Several times a day a white station wagon pulls up in front of an office on Lennox Avenue in Van Nuys to drop off a couple of drunks who wearily shuffle into the building.
Inside, the men flop onto vinyl-covered couches and plastic molded chairs. They read, play cards or simply stare out the window. What they say they come here for are luxuries that are hard to come by elsewhere--a shower, a shave and a sandwich.
What began three years ago as a small storefront operation on Van Nuys Boulevard to offer daytime shelter and a cup of coffee for public inebriates has grown into a community detoxification center serving about 850 people a month.
On Thursday the county- and city-funded center, called People in Progress, formally opened a new and bigger facility at 6841 Lennox Ave. It is the only such center in the San Fernando Valley that caters specifically to the needs of drunks.
Loitering drunks have long plagued the Van Nuys Boulevard business district and have hampered revitalization.

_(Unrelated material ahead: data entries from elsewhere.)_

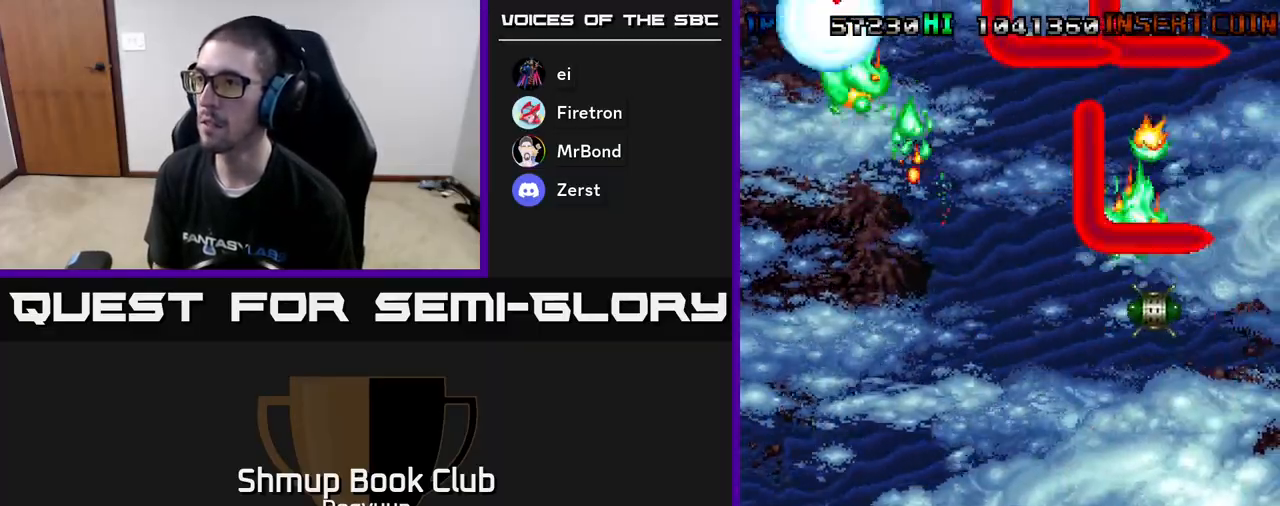
{"buttons": ["DPAD_UP"], "events": [[33, "DPAD_LEFT", "down"], [50, "A", "down"], [183, "DPAD_UP", "up"], [200, "DPAD_LEFT", "up"], [217, "A", "up"], [317, "A", "down"], [367, "DPAD_UP", "down"], [500, "A", "up"]]}
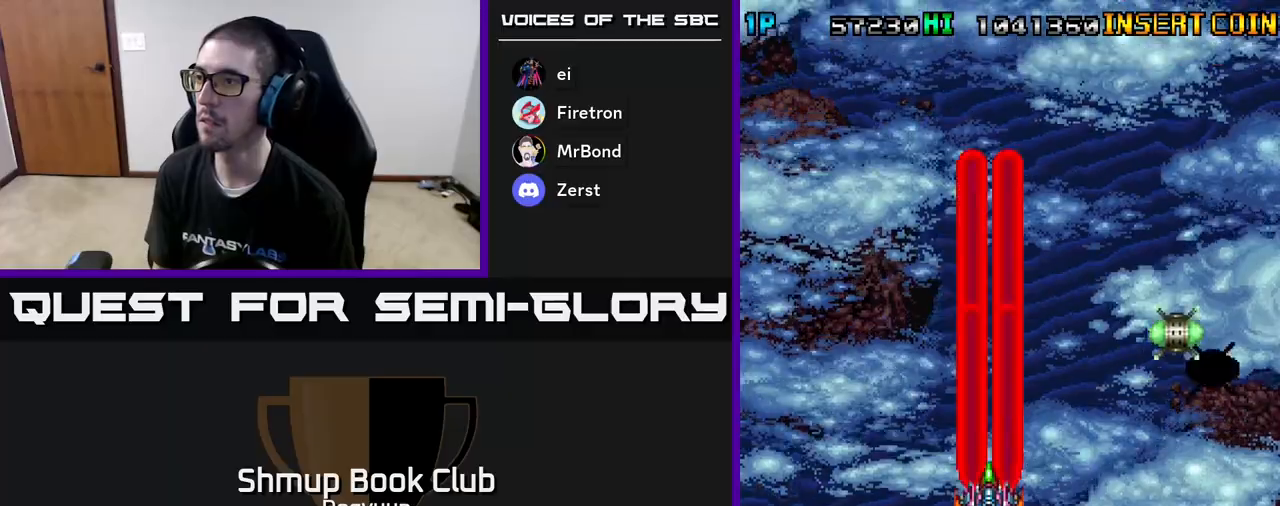
{"buttons": ["A"], "events": [[50, "DPAD_UP", "up"], [83, "A", "down"], [267, "A", "up"], [367, "A", "down"]]}
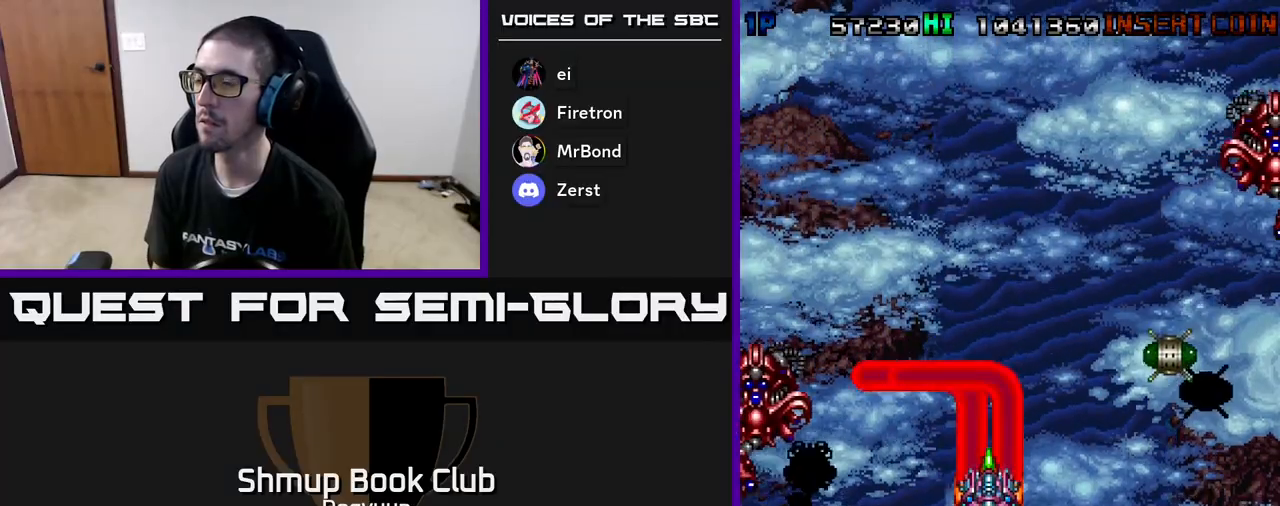
{"buttons": ["A", "DPAD_RIGHT"], "events": [[50, "A", "up"], [150, "A", "down"], [233, "DPAD_RIGHT", "down"], [333, "A", "up"], [400, "A", "down"]]}
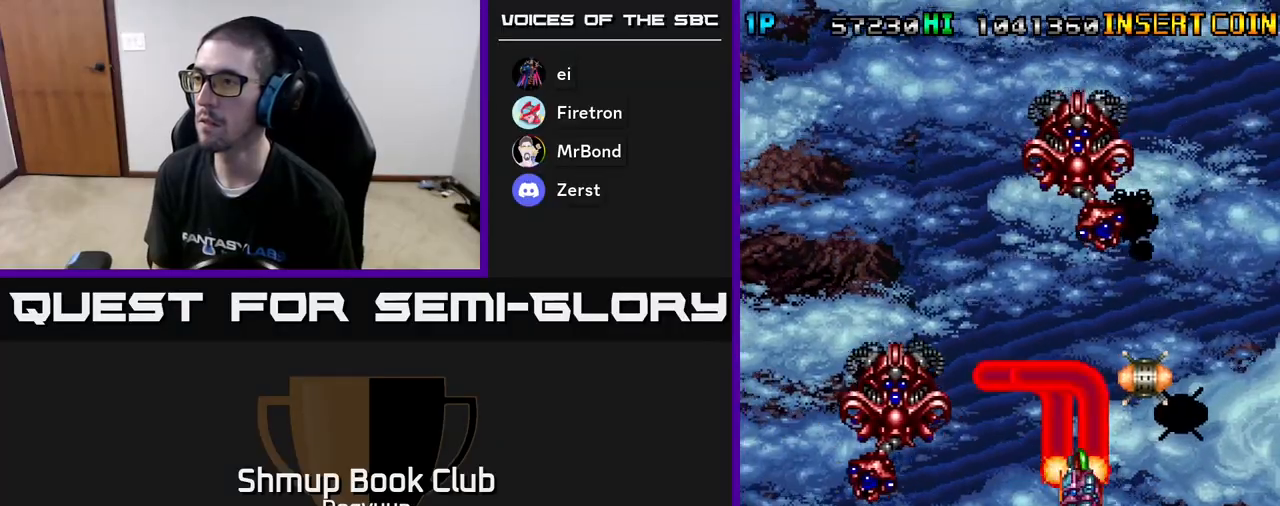
{"buttons": ["A", "DPAD_DOWN"], "events": [[67, "A", "up"], [67, "DPAD_UP", "down"], [117, "A", "down"], [300, "A", "up"], [367, "A", "down"], [367, "DPAD_UP", "up"], [383, "DPAD_DOWN", "down"], [400, "DPAD_RIGHT", "up"]]}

People in Progress also operates a detoxification center and provides services for alcoholics in the Skid Row area of downtown Los Angeles. In 1982, at the urging of the Van Nuys Chamber of Commerce, it opened a branch on Van Nuys Boulevard.
"You can see that the center has had an impact along the boulevard," Los Angeles police Capt. Arthur Sjoquist said. "It relieved some of the pressure on the streets."
Problem With Jail
The Van Nuys police station has the only jail in the Valley equipped to handle drunks. That aggravates the problem, Sjoquist said.
"Unless a drunk is accused of a crime, we can only hold them in jail for a couple of hours," he said. "Then we have to let them go. And they go right out the door and back on the streets."
The Van Nuys center offers at least a daytime alternative for alcoholics, most of whom are homeless, unemployed men, said Carol Nottley, executive director of People in Progress. The center has showers, a small kitchen, counseling and referral services and a six-bed detoxification area.
Also, the station wagon, driven by two recovering alcoholics, travels around the area daily, picking up about 300 drunks a month from back doorways, parks and alleys.
Center's Hours Limited
The center's biggest drawback, officials said, is that it is open from 8 a.m. until 5 p.m. on weekdays. Only those participating in the detoxification program are permitted to stay in the center after it closes.
"It's back on the street for me after 5 p.m." said Jim Helgren, 45, who officials say is a regular at the center. "This place--it's nice, it breaks the boredom, it cleans you up. I can come here and shower and shave and get something to eat."
With the opening of the larger facility, Nottley said, the next goal for the center is to operate around the clock.